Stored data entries
────────

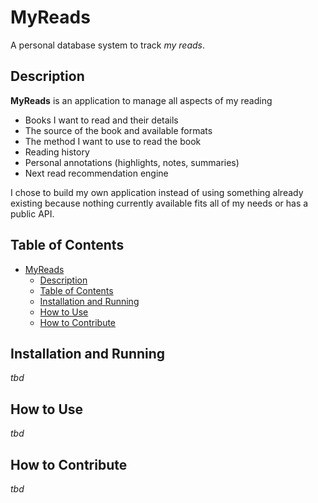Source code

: # MyReads
A personal database system to track *my reads*.

## Description
**MyReads** is an application to manage all aspects of my reading
- Books I want to read and their details
- The source of the book and available formats
- The method I want to use to read the book
- Reading history
- Personal annotations (highlights, notes, summaries)
- Next read recommendation engine

I chose to build my own application instead of using something already existing because nothing currently available fits all of my needs or has a public API. 

## Table of Contents
- [MyReads](#myreads)
  - [Description](#description)
  - [Table of Contents](#table-of-contents)
  - [Installation and Running](#installation-and-running)
  - [How to Use](#how-to-use)
  - [How to Contribute](#how-to-contribute)

## Installation and Running
*tbd*

## How to Use
*tbd*

## How to Contribute
*tbd*
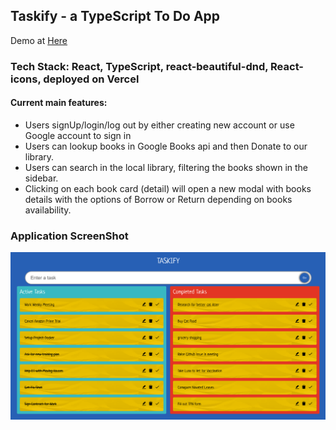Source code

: ## Taskify - a TypeScript To Do App

Demo at <a href="https://taskify-two.vercel.app/"> Here </a>

### Tech Stack: React, TypeScript, react-beautiful-dnd, React-icons, deployed on Vercel

#### Current main features:

- Users signUp/login/log out by either creating new account or use Google account to sign in
- Users can lookup books in Google Books api and then Donate to our library.
- Users can search in the local library, filtering the books shown in the sidebar.
- Clicking on each book card (detail) will open a new modal with books details with the options of Borrow or Return depending on books availability.


### Application ScreenShot

![Screenshot](public/taskify2.png)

────────

■ INSTRUCTIONS FOR THE TASK ■
In the data above, how many lines hold the string "public"? Give the number by itself.

■ RESULT BELOW ■
2